Excerpt provided:

Barb Kucera, editor of Workday Minnesota, follows up on the Indian guest workers who this past spring and summer waged a hunger strike for justice. The welders and pipe fitters had been lured from their native India to the United States with promises of green cards and good jobs at Signal International’s shipyard in Pascagoula, Miss. Once there, they found themselves held in modern-day forced labor, victims of a human-trafficking scheme under the guise of the H-2B guest worker program. Now, 23 of the workers have been jailed by federal Immigration and Customs Enforcement.

Community leaders in Minnesota—including Congressman Keith Ellison and the Rev. Craig Johnson, bishop of the Minneapolis Area Synod of the Evangelical Lutheran Church in America—issued a call for the release of 23 workers from India held in the Fargo, N.D., jail by U.S. Immigration and Customs Enforcement (ICE).

At the news conference, Johnson told a group gathered in front of the U.S. Federal Building in downtown Minneapolis:

It is important that people of faith stand in solidarity with those among us who have been wrongly accused.

Ellison called the situation perverse.

It’s unjust, it’s wrong and we’re not going to stand silent while it goes on.

Dataset extract:
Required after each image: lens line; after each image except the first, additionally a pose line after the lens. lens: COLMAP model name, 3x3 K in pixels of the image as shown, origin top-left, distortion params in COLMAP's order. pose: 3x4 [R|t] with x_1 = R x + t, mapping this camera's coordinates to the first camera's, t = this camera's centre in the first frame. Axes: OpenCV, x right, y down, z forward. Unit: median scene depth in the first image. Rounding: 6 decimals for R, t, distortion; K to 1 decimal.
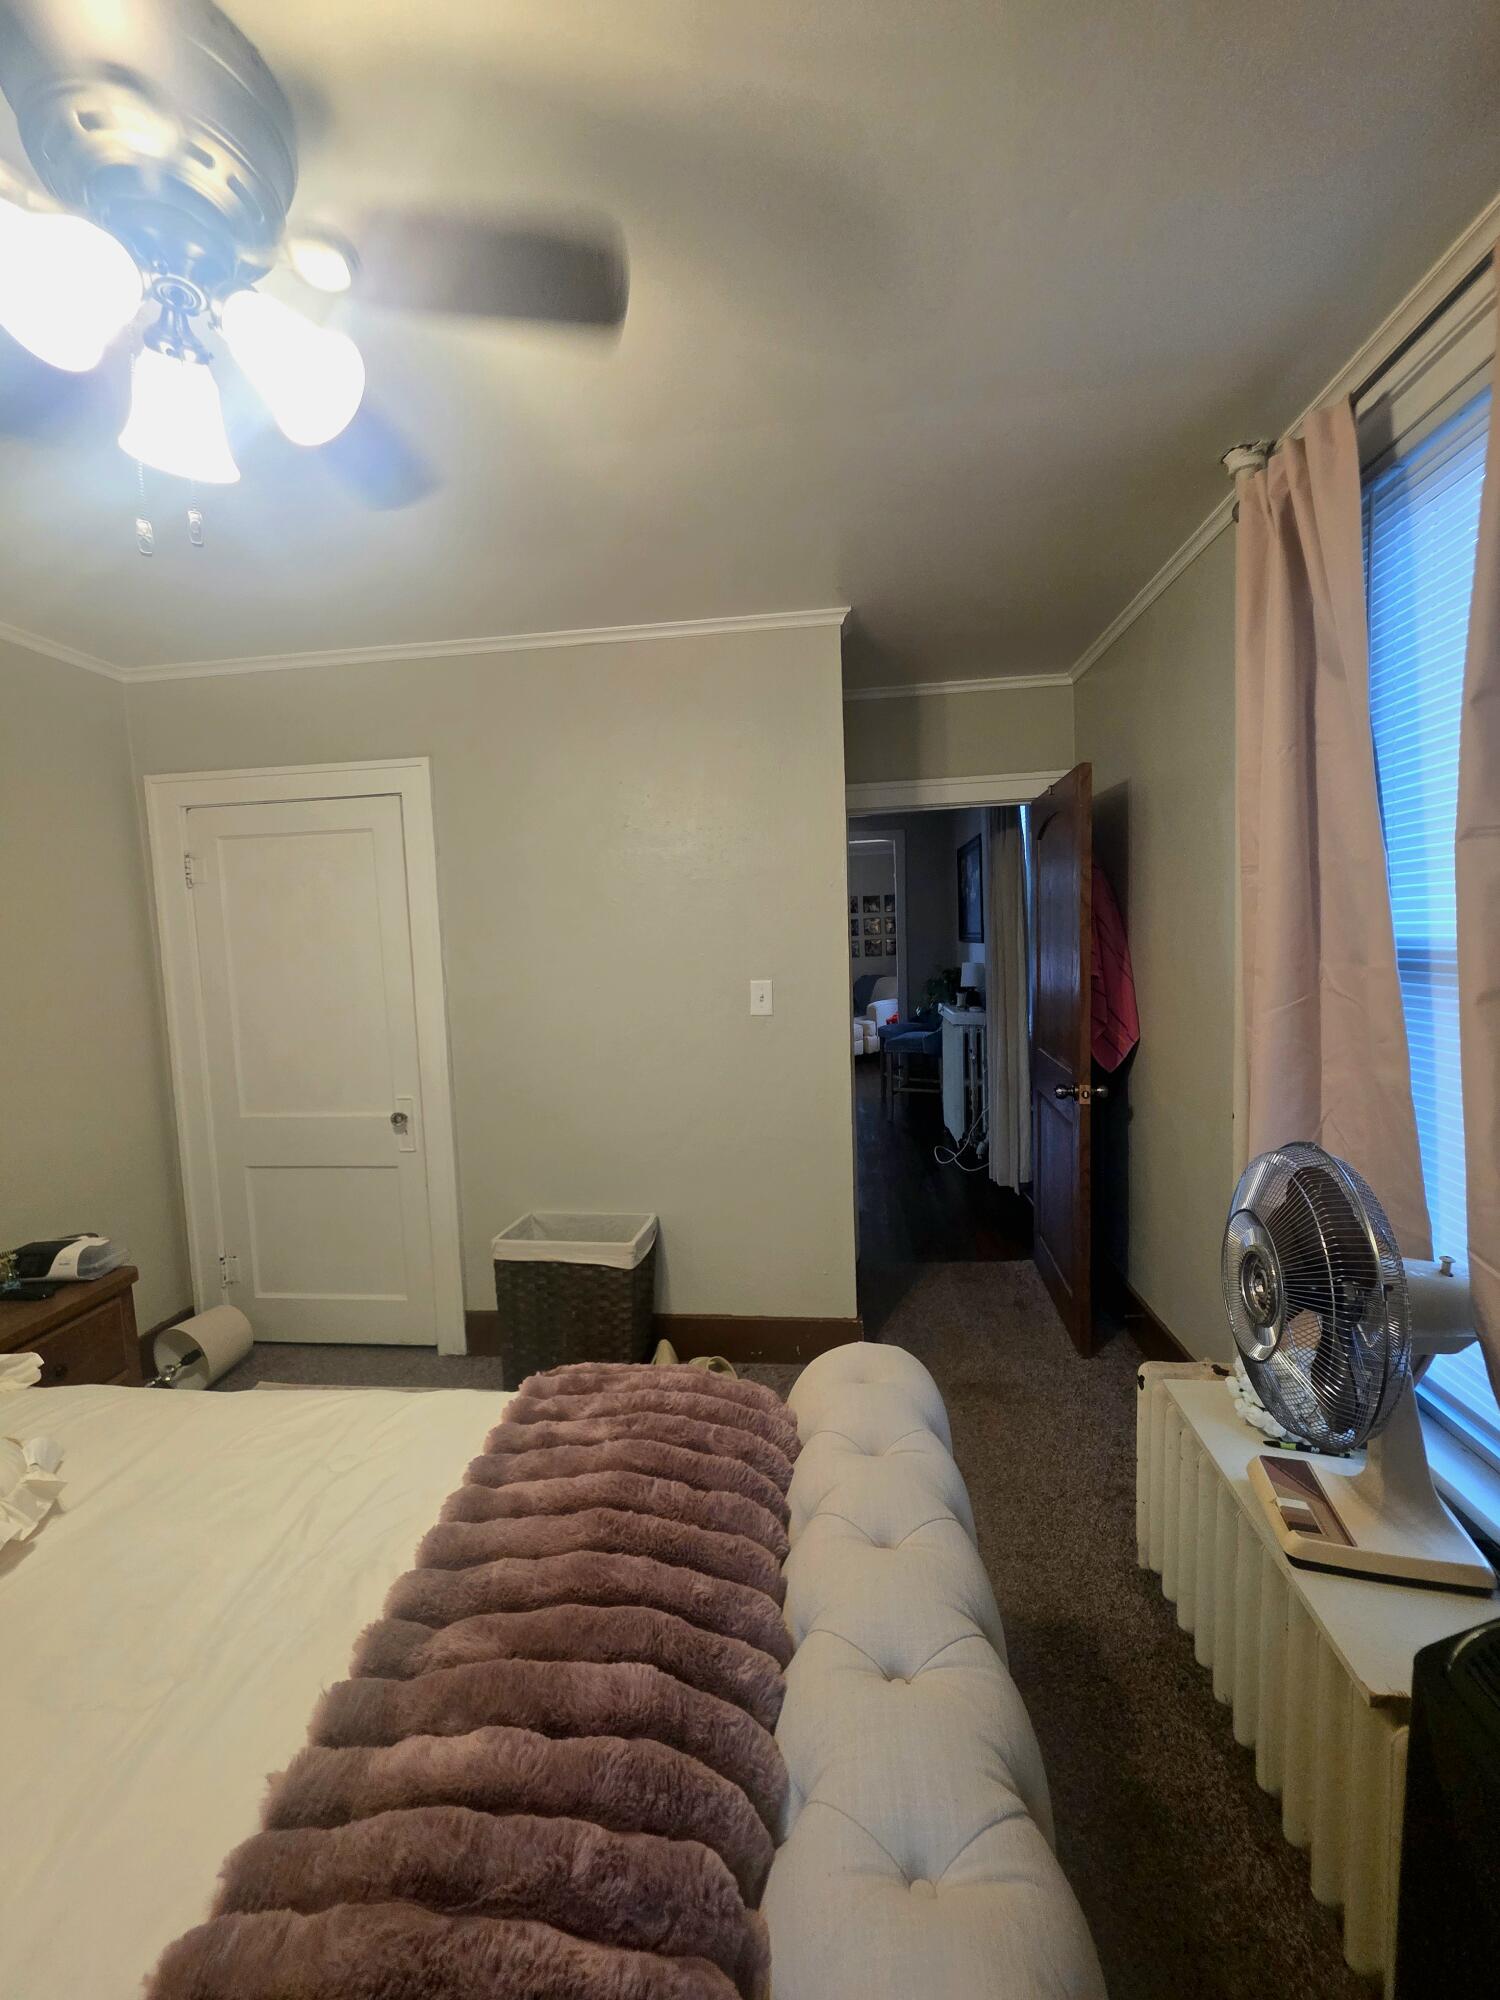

Work instruction A:
Answer these from the excerpt on the Indian guest workers:
(i) At whose shipyard, and in which town, had the workers been promised jobs?
(ii) In what city's jail are the 23 workers being held?
(iii) What word did Ellison use to describe the situation?
Work instruction B: Pick up the excerpt on the jailed Indian guest workers right after its final sentence and carry it forward.
Nothing in the lines matters for the work here.

Answer box A:
(i) Signal International's shipyard in Pascagoula, Miss.
(ii) Fargo, N.D.
(iii) Perverse.

Answer box B:
He and other faith leaders joined in a 24-hour fast to show solidarity. They also contacted the U.S. Department of Justice to urge the workers’ release and an investigation of Signal International.

“To Signal International, we say, ’shame on you!’” said Ray Waldron, president of the Minnesota AFL-CIO.

(You can take action by sending an e-mail to members to Congress through the New Orleans Workers’ Center for Racial Justice (NOWCRJ), here.)

Saket Soni of the NOWCRJ said many of the 300 workers sold homes or property to make the trip and paid $20,000 each to a recruiter. In the wake of the devastation of Hurricane Katrina, thousands of immigrants were lured to the Gulf Coast with such promises, Soni said.

When they arrived, they discovered squalid living conditions. After they tried to form a union to improve their lot, they were threatened with deportation, said Soni.

Some of the workers contacted NOWCRJ, which helped them report the situation to the Justice Department. But the department is dragging its feet on investigating the case, while some of the workers have been swept up in immigration raids.

The workers, who entered the country with guest worker visas, are really victims of human trafficking, said Soni. Earlier this year, the men marched on foot from New Orleans to Washington, D.C., to urge the Justice Department to investigate the case and to allow them “continued presence,” a temporary visa status that allows victims of trafficking to work in the country while the investigation is still ongoing.

Some of the workers later got jobs in North Dakota, where they were picked up by immigration officials and have been held for nearly two months. The workers at the Fargo jail are currently engaged in a hunger strike.

Ellison said the workers’ plight might seem far-removed from the lives of most Americans, but their case has implications for everyone.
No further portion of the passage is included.